Report how many lines of the listing include the word "failed"; nothing else should be written.

━━━━━ SUPPLIED MATERIAL ━━━━━

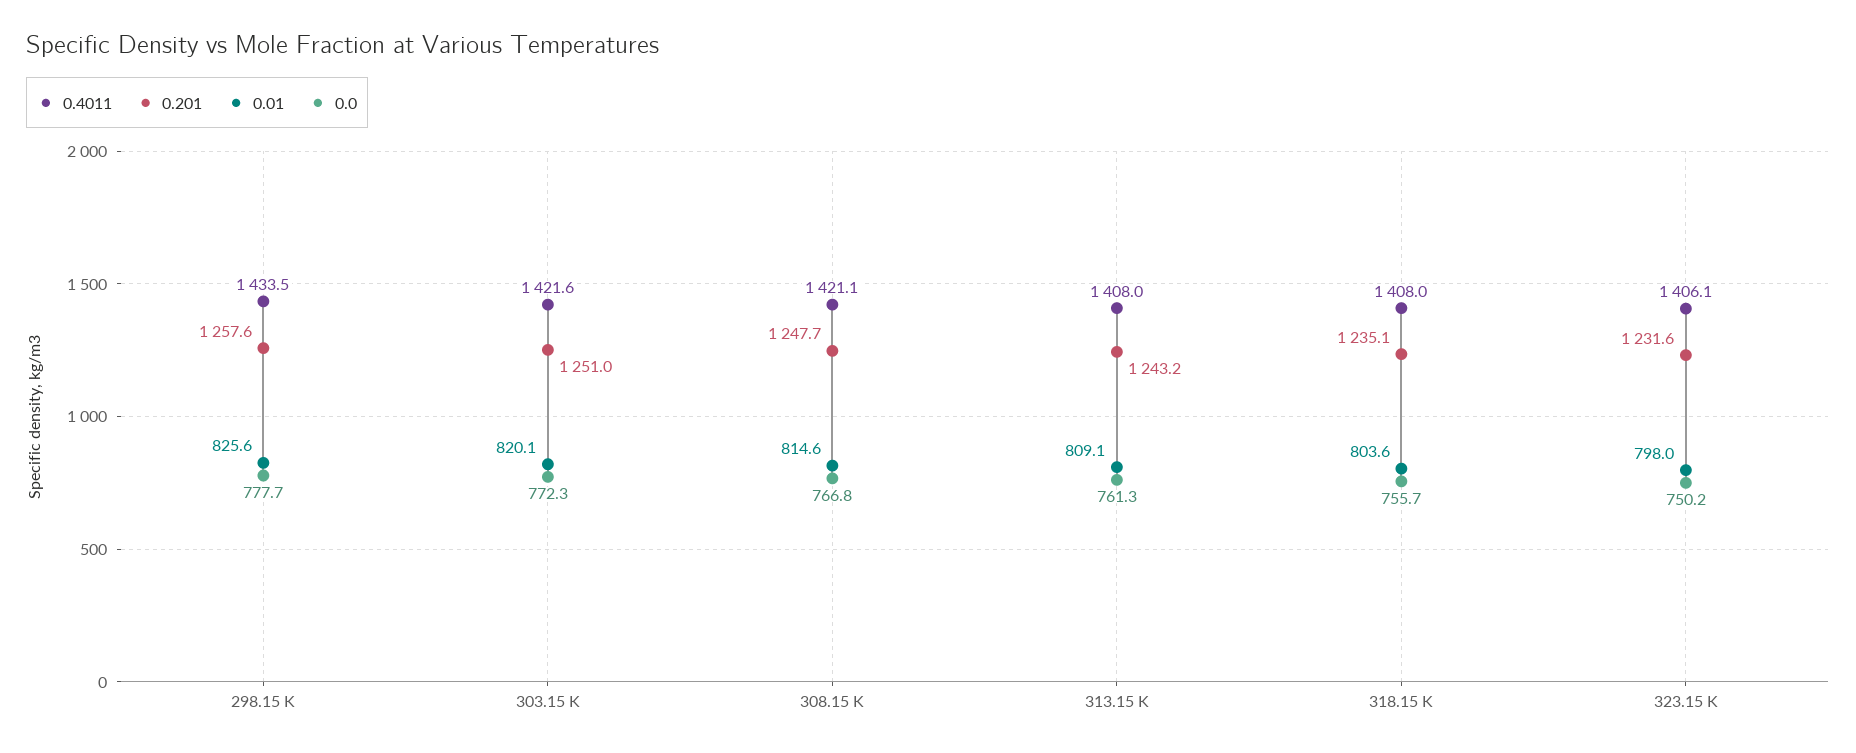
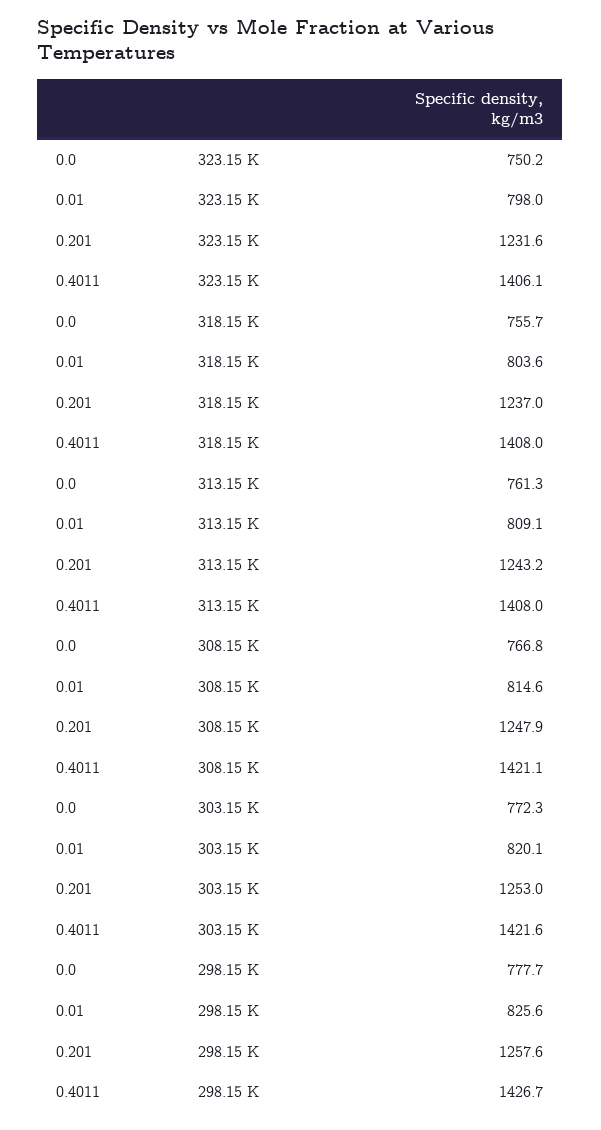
  {
    "0.4011": {
-     "298.15 K": 1433.5,
+     "298.15 K": 1426.7,
      "303.15 K": 1421.6,
      "308.15 K": 1421.1,
      "313.15 K": 1408,
      "318.15 K": 1408,
      "323.15 K": 1406.1
    },
    "0.201": {
      "298.15 K": 1257.6,
-     "303.15 K": 1251,
+     "303.15 K": 1253,
-     "308.15 K": 1247.7,
+     "308.15 K": 1247.9,
      "313.15 K": 1243.2,
-     "318.15 K": 1235.1,
+     "318.15 K": 1237,
      "323.15 K": 1231.6
    },
    "0.01": {
      "298.15 K": 825.6,
      "303.15 K": 820.1,
      "308.15 K": 814.6,
      "313.15 K": 809.1,
      "318.15 K": 803.6,
      "323.15 K": 798
    },
    "0.0": {
      "298.15 K": 777.7,
      "303.15 K": 772.3,
      "308.15 K": 766.8,
      "313.15 K": 761.3,
      "318.15 K": 755.7,
      "323.15 K": 750.2
    }
  }

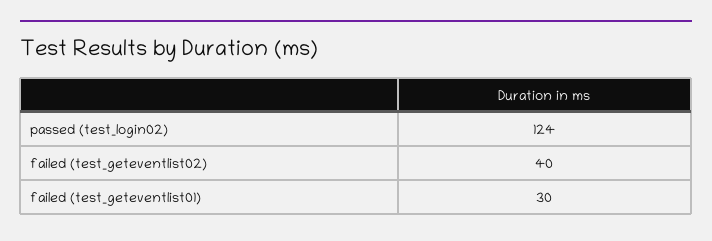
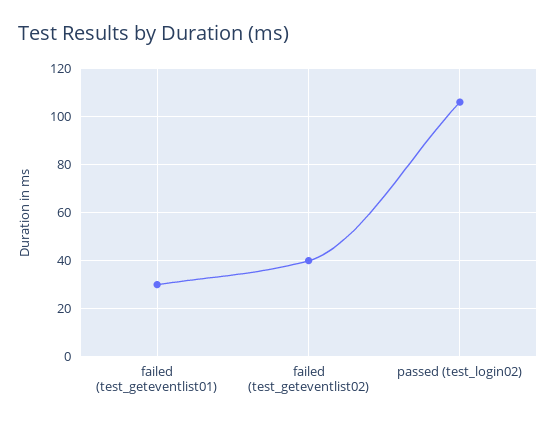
  {
-   "passed (test_login02)": 124,
+   "passed (test_login02)": 105,
    "failed (test_geteventlist02)": 40,
    "failed (test_geteventlist01)": 30
  }

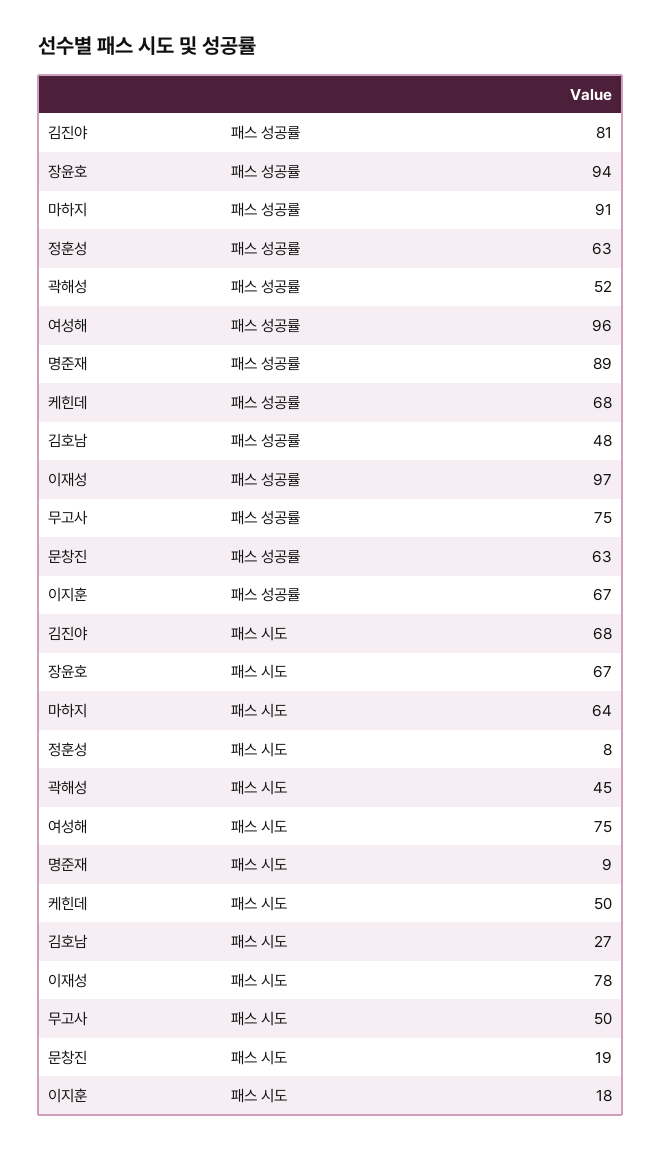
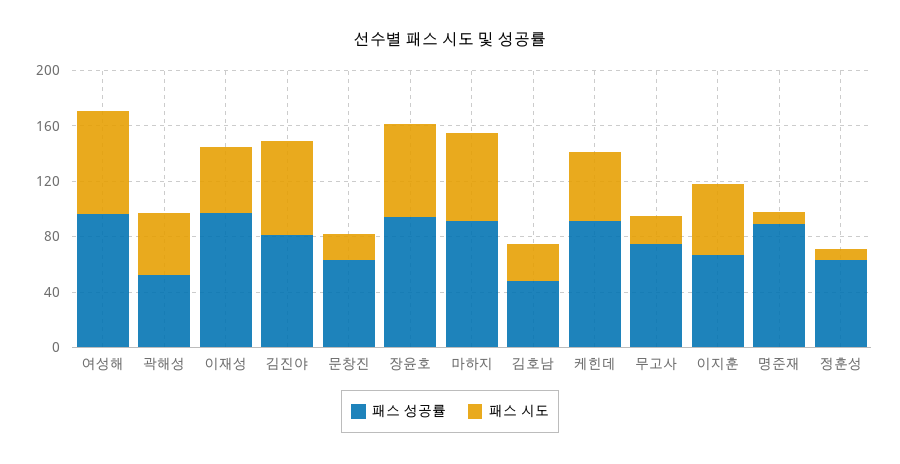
  {
    "패스 성공률": {
      "김진야": 81,
      "장윤호": 94,
      "마하지": 91,
      "정훈성": 63,
      "곽해성": 52,
      "여성해": 96,
      "명준재": 89,
-     "케힌데": 68,
+     "케힌데": 90,
      "김호남": 48,
      "이재성": 97,
      "무고사": 75,
      "문창진": 63,
      "이지훈": 67
    },
    "패스 시도": {
      "김진야": 68,
      "장윤호": 67,
      "마하지": 64,
      "정훈성": 8,
      "곽해성": 45,
      "여성해": 75,
      "명준재": 9,
      "케힌데": 50,
      "김호남": 27,
-     "이재성": 78,
+     "이재성": 50,
-     "무고사": 50,
+     "무고사": 20,
      "문창진": 19,
-     "이지훈": 18
+     "이지훈": 50
    }
  }

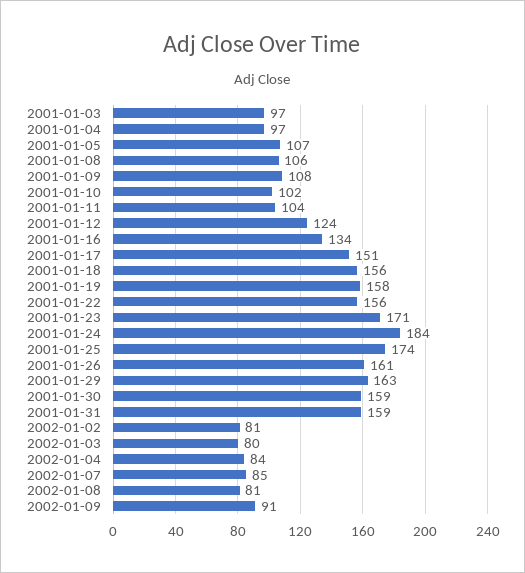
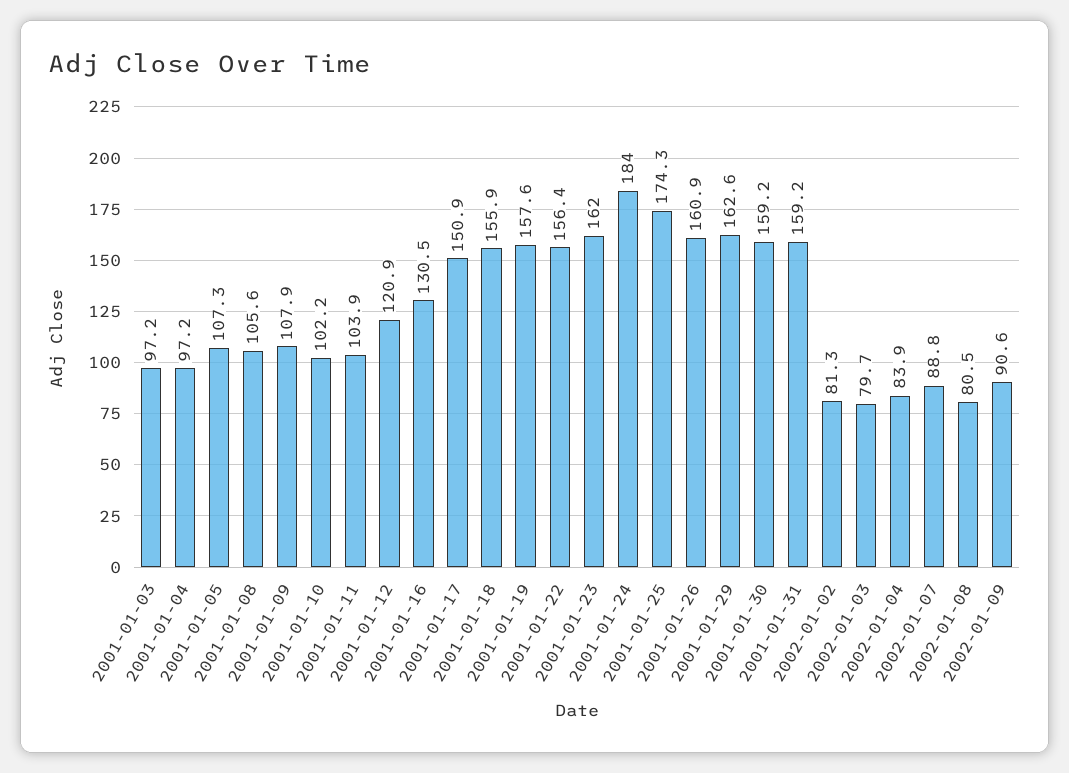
  {
    "2001-01-03": 97.2,
    "2001-01-04": 97.2,
    "2001-01-05": 107.3,
    "2001-01-08": 105.6,
    "2001-01-09": 107.9,
    "2001-01-10": 102.2,
    "2001-01-11": 103.9,
-   "2001-01-12": 124,
+   "2001-01-12": 120.9,
-   "2001-01-16": 134,
+   "2001-01-16": 130.5,
    "2001-01-17": 150.9,
    "2001-01-18": 155.9,
    "2001-01-19": 157.6,
    "2001-01-22": 156.4,
-   "2001-01-23": 171,
+   "2001-01-23": 162,
    "2001-01-24": 184,
    "2001-01-25": 174.3,
    "2001-01-26": 160.9,
    "2001-01-29": 162.6,
    "2001-01-30": 159.2,
    "2001-01-31": 159.2,
    "2002-01-02": 81.3,
    "2002-01-03": 79.7,
    "2002-01-04": 83.9,
-   "2002-01-07": 85,
+   "2002-01-07": 88.8,
    "2002-01-08": 80.5,
    "2002-01-09": 90.6
  }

━━━━━

[SOLUTION] 2